¿Problemas de concentración? Su intestino podría estar involucrado
Un grupo de investigadores de la Universidad de Augusta, en Estados Unidos, describió una combinación de síntomas gastrointestinales y neurológicos en pacientes que consumían probióticos y presentaban distensión abdominal, gases y episodios de “niebla mental”.
El estudio encontró que muchos de estos pacientes también tenían sobrecrecimiento bacteriano en el intestino delgado y niveles elevados de ácido D-láctico, una sustancia asociada con alteraciones metabólicas.
La investigación fue publicada en la revista Clinical and Translational Gastroenterology y analizó a personas con síntomas digestivos persistentes, pero sin enfermedades intestinales conocidas ni antecedentes de cirugía del intestino.
Los investigadores evaluaron a 30 pacientes con episodios de niebla mental y a otros ocho con síntomas digestivos similares, pero sin alteraciones cognitivas. La niebla mental incluía problemas de concentración, dificultad para pensar con claridad, fallos de memoria reciente y sensación de confusión.
Todos los pacientes del grupo con niebla mental consumían probióticos. Además, el 68% de ellos presentó sobrecrecimiento bacteriano en el intestino delgado, frente al 28% del grupo sin síntomas neurológicos.
El estudio también detectó acidosis por ácido D-láctico en el 77% de los pacientes con niebla mental. En el grupo sin esos síntomas, la cifra fue del 25%.
El ácido D-láctico es una sustancia producida cuando ciertas bacterias fermentan carbohidratos dentro del intestino. Algunas bacterias presentes en probióticos, como lactobacilos y bifidobacterias, pueden generar este compuesto.

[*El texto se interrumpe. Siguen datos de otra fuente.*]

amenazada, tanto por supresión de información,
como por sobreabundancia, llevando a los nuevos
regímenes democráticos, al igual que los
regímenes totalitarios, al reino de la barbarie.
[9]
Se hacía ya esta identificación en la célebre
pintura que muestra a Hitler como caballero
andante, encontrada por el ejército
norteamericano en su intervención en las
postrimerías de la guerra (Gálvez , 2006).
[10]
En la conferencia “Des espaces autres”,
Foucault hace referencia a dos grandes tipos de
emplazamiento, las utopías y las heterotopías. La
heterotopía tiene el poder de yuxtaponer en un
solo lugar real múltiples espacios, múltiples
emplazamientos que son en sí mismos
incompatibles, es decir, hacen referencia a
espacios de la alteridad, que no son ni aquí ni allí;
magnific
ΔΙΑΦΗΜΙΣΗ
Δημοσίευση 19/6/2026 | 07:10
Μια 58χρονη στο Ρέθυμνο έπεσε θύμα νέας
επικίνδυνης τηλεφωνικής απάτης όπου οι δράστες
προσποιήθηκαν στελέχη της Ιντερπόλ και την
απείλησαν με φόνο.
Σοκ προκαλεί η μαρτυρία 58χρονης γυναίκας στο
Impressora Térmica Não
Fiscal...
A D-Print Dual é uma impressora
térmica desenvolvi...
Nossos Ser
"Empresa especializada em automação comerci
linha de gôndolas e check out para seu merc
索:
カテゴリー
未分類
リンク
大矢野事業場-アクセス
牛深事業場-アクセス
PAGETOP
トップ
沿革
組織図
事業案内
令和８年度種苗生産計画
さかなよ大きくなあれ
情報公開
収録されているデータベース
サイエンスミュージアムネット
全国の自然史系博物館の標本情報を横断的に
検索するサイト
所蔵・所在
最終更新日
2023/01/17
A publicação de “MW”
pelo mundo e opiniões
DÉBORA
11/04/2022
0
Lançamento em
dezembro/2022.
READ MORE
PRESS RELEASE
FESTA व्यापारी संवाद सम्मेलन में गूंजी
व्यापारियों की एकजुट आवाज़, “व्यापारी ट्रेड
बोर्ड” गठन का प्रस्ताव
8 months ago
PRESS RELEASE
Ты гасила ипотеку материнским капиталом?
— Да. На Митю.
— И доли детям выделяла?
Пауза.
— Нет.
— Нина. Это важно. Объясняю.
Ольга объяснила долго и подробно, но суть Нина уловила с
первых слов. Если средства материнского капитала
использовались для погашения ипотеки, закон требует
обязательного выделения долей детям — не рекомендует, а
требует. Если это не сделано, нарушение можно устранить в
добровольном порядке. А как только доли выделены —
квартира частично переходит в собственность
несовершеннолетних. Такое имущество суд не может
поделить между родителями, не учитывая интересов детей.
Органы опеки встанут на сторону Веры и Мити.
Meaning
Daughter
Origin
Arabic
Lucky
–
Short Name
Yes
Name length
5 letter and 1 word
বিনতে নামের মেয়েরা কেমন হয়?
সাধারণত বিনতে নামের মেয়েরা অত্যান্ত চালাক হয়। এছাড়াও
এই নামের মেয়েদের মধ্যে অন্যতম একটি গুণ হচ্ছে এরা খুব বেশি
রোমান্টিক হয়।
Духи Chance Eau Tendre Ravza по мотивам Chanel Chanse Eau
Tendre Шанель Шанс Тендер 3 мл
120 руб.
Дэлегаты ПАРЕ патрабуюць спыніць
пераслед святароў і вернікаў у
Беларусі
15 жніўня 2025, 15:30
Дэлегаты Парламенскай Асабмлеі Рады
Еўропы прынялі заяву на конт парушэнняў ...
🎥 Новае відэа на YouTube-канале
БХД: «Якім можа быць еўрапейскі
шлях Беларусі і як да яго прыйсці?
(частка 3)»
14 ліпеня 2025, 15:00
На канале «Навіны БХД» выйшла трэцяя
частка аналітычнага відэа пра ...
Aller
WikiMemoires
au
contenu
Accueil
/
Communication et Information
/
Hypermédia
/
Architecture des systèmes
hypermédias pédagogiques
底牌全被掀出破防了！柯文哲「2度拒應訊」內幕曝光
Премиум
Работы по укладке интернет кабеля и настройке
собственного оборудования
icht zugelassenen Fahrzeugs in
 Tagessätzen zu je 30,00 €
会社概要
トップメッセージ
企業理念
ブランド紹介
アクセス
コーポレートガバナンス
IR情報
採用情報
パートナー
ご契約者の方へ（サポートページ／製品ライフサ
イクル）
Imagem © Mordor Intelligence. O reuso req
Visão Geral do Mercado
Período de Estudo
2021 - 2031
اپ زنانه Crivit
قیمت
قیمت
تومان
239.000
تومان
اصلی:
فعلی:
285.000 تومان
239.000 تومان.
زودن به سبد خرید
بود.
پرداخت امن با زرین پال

Hasta ahora, esta alteración metabólica se había descrito principalmente en personas con síndrome de intestino corto, una condición que ocurre después de cirugías intestinales extensas. Sin embargo, este trabajo analizó pacientes con el intestino intacto.
Para estudiar el problema, los investigadores realizaron pruebas respiratorias con glucosa, cultivos de líquido duodenal y análisis metabólicos después de administrar carbohidratos. También analizaron el tránsito gastrointestinal para identificar si existía lentitud en el movimiento intestinal.
Los síntomas digestivos más frecuentes fueron dolor abdominal, hinchazón, gases, sensación de llenura y distensión. Algunos pacientes reportaron aumentos rápidos y visibles del tamaño del abdomen pocos minutos después de comer.
Los episodios de niebla mental aparecían sobre todo después de las comidas y podían durar desde media hora hasta varias horas.
En dos tercios de los pacientes, los investigadores lograron reproducir los síntomas de niebla mental durante las pruebas metabólicas con glucosa.
Después de suspender los probióticos y recibir antibióticos, el 77% de los pacientes reportó mejoría significativa tanto de los síntomas digestivos como de la niebla mental.
Los autores señalaron que el estudio describe una posible asociación entre el consumo de probióticos, el sobrecrecimiento bacteriano intestinal y la producción excesiva de ácido D-láctico. También indicaron que los médicos deberían considerar esta condición en pacientes con síntomas digestivos persistentes y alteraciones cognitivas transitorias.
El trabajo fue dirigido por Satish S. C. Rao, de la División de Gastroenterología y Hepatología del Facultad de Medicina de Georgia, en la Universidad de Augusta.